== Page excerpt
Improve Your Competitive Intelligence Skill: Move out of Your Comfort Zone

Yesterday I impatiently waited for the lady driving the car in front of me to turn left onto the Freeway. The coast was wide open. Her head just kept wagging from left to right for what seemed like an eternity. So I went around her onto the right hand lane to turn left. As I swung onto the Freeway, so did she. She was going straight across the Freeway to a restaurant. I never assumed that’s where she was headed, as I always turn left from that lane as does most of our neighborhood. Fortunately, I stopped in time and she got to her destination.

How often do we get stuck in patterns and either make mistakes or don’t see events coming?  In competitive intelligence, we look for what is missing or what looks odd or out of place since oddity often is a precursor to change. How many people predicted that the overturn of the Tunisian government would lead to the riots in Egypt and the resignation of 30 year dictator, Hosni Mubarak? And now the wave continues to grow in that part of the world as other country’s citizens express discontent with their government. It reminds me of the surprise the world felt when the Iron Curtain tumbled in 1989.
====
== Data provided
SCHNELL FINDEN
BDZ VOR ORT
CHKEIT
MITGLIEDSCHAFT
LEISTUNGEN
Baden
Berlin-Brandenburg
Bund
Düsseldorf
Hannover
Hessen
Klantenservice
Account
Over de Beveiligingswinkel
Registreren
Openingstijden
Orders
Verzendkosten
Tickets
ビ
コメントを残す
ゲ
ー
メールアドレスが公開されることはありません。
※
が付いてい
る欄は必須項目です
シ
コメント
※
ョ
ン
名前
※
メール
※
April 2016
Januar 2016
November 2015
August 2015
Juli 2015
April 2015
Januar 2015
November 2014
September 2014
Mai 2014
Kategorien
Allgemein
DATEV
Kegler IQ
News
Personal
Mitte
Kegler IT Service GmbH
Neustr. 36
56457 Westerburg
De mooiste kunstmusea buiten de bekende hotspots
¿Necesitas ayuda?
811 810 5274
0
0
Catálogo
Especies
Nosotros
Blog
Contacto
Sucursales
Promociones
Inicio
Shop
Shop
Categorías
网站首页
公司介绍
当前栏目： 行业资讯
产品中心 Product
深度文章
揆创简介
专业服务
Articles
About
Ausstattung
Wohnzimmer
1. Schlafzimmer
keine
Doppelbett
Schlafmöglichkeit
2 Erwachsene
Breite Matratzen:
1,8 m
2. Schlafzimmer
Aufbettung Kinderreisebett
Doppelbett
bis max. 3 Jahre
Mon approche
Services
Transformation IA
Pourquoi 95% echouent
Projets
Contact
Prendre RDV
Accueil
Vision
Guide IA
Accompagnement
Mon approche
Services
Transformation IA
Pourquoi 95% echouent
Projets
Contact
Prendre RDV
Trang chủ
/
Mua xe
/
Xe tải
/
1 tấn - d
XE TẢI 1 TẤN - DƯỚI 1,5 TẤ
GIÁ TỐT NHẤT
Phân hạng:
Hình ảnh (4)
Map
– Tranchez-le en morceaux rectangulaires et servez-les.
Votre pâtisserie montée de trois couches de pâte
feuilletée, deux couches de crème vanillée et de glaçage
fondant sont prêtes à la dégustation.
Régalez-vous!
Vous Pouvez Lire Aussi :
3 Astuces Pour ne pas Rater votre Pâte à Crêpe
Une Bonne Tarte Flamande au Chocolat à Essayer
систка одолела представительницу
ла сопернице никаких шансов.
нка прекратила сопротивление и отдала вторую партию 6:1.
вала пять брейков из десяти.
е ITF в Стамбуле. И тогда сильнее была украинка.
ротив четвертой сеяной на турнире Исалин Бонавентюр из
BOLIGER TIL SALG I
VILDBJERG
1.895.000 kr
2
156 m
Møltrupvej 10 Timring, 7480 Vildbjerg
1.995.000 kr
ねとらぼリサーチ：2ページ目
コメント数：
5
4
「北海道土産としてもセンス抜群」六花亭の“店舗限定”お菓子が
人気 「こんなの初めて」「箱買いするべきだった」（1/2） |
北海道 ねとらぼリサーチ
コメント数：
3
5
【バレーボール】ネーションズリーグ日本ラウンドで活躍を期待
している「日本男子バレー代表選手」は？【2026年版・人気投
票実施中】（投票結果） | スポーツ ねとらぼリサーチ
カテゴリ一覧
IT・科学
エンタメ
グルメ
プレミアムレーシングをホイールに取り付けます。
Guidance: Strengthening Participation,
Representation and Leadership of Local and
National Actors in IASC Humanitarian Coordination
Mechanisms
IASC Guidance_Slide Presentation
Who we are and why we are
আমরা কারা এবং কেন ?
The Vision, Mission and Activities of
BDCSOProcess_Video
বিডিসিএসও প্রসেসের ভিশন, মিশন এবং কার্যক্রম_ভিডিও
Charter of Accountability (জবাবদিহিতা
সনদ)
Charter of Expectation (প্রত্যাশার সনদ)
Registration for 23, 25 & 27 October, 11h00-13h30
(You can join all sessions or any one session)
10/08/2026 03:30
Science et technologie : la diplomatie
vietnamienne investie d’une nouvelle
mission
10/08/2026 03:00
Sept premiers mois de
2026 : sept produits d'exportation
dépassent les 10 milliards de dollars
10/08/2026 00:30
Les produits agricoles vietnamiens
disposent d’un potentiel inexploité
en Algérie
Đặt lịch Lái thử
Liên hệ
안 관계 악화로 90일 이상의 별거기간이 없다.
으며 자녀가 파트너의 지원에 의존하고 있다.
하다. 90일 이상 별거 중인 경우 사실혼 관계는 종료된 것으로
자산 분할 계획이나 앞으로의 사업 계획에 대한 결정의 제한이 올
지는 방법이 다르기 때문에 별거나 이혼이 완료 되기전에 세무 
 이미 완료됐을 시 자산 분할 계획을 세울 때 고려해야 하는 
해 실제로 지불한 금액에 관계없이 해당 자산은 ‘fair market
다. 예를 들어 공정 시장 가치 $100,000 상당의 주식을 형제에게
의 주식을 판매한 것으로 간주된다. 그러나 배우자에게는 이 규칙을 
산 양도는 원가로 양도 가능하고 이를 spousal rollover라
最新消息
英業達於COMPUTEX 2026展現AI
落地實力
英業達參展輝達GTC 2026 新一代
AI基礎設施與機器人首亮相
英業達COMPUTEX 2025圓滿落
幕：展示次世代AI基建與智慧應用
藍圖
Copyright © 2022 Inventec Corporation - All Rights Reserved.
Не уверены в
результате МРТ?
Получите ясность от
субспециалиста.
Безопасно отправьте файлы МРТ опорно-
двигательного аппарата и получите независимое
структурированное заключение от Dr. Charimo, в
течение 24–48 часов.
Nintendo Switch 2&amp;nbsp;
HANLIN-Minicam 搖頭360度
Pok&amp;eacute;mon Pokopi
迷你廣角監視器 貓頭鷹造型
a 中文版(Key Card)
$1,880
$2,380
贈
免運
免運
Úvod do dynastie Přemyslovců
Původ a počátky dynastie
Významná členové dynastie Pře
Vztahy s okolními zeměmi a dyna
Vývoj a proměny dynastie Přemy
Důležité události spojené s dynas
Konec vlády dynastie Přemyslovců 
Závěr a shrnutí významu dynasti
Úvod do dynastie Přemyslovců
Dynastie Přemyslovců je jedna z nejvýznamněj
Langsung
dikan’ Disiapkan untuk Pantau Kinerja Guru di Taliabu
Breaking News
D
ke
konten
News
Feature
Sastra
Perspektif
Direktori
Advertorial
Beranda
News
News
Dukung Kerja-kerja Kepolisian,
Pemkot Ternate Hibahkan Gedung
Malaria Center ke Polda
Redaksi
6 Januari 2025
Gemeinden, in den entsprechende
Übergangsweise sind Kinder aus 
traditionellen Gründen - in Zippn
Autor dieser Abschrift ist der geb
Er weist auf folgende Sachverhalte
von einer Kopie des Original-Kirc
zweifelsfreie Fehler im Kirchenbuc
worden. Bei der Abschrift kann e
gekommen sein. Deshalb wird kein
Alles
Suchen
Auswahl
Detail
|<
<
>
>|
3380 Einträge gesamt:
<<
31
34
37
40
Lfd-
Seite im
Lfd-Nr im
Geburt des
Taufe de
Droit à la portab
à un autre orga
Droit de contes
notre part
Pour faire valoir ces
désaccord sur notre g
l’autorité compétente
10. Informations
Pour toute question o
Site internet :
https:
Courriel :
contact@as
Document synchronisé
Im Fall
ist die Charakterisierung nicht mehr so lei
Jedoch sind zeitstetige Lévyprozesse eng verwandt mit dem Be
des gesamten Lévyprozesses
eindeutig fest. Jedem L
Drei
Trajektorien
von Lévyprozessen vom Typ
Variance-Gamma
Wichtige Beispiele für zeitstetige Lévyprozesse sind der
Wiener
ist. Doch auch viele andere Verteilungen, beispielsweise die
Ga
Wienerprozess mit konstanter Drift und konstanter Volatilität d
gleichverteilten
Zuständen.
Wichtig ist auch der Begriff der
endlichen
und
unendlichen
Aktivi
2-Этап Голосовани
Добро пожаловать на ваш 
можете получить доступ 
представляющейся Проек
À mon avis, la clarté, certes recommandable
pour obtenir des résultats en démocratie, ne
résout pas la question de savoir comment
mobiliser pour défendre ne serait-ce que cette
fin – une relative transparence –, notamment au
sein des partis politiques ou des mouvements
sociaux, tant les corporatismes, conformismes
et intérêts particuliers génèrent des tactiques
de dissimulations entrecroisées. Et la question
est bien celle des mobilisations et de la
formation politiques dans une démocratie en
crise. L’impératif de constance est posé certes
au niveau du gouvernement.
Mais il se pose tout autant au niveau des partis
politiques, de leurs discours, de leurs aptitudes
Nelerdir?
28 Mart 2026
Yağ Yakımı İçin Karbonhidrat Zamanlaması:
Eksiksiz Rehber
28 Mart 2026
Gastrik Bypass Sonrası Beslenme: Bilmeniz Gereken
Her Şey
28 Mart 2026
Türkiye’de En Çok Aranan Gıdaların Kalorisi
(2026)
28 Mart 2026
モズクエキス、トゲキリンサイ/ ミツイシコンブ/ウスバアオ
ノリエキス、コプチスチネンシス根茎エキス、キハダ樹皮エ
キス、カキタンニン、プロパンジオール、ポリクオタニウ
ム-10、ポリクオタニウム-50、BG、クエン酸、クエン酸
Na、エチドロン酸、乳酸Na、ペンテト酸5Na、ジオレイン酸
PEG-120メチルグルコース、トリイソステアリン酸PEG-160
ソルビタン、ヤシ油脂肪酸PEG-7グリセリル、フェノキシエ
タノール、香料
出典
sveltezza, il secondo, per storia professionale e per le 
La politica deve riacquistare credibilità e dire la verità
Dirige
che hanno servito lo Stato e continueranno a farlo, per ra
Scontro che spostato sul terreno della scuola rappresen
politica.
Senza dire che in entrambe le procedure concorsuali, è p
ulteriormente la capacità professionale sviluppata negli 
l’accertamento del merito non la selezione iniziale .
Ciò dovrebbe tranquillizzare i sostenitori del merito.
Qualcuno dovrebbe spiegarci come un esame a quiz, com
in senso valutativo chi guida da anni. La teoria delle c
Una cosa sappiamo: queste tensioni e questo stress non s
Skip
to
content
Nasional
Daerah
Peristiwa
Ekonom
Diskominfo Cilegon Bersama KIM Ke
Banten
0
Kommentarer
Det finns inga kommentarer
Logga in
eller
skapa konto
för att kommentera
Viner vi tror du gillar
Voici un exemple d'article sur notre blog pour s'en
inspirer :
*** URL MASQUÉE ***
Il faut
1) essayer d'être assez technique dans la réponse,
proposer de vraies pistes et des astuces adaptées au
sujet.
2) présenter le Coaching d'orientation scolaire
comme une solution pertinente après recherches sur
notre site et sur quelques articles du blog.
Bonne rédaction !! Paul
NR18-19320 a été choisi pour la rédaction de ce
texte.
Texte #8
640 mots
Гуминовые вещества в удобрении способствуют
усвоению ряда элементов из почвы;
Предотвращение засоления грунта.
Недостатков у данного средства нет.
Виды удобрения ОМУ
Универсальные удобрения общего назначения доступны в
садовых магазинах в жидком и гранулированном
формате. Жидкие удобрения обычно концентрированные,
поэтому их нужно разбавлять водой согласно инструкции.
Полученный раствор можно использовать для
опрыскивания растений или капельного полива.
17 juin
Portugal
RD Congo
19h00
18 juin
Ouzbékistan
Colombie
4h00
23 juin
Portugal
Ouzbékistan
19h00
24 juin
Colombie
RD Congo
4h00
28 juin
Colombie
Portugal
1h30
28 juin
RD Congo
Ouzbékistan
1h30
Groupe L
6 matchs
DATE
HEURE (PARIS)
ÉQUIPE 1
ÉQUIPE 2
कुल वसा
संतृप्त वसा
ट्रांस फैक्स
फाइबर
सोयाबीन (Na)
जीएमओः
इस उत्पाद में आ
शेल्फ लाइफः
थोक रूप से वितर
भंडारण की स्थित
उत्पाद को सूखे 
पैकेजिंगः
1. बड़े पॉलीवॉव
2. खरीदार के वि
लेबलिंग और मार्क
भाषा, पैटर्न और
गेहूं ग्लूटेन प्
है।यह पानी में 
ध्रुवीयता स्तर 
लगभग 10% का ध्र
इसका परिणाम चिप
====
» Tasks to carry out
- 1) Retype the competitive intelligence article word for word, starting at "Improve Your Competitive" and stopping after "to her destination.".
- 2) Write the next part of the competitive intelligence article, picking up after its final sentence.
Nothing in the listing is needed here.

» Answer section
- 1)
Improve Your Competitive Intelligence Skill: Move out of Your Comfort Zone

Yesterday I impatiently waited for the lady driving the car in front of me to turn left onto the Freeway. The coast was wide open. Her head just kept wagging from left to right for what seemed like an eternity. So I went around her onto the right hand lane to turn left. As I swung onto the Freeway, so did she. She was going straight across the Freeway to a restaurant. I never assumed that’s where she was headed, as I always turn left from that lane as does most of our neighborhood. Fortunately, I stopped in time and she got to her destination.

- 2)
There is always surprise in life and business. How we prepare ourselves for surprise is what separates the excellent from the average. I find I react better to surprises if I move out of my comfort zone more often.

  • Don’t rely on RSS feeds too much! That’s too much the same old same old.
  • Be spontaneous and pick up magazines you don’t normally read.
  • Pursue Twitter links that are out of your mainstream.
  • Comment on blogs out of your mainstream.
  • Go to a trade show which is not relevant to what you do.

In cooperative intelligence, I follow the time tested “Make new friends, but keep the old. One is silver and the other’s gold.” Retain and cultivate your Gold relationships, but keep your connections fresh!

Don’t always rely on the same colleagues to support your research projects. Reach out to new people, and prevent yourself from being blindsided by industry changes, new competitors, innovative technology and regulatory change. Seek new sources of intelligence on the Internet and social networks, but don’t forget the reliable standbys. Did you know that Highbeam Research is coming out with a business research product that will compete with Hoovers? Connect with people on LinkedIn that you don’t know, who are not “relevant” to what you do. You won’t believe how many more people you can connect with for research projects when you have over 10,000 first connections rather than the 300 people you already know!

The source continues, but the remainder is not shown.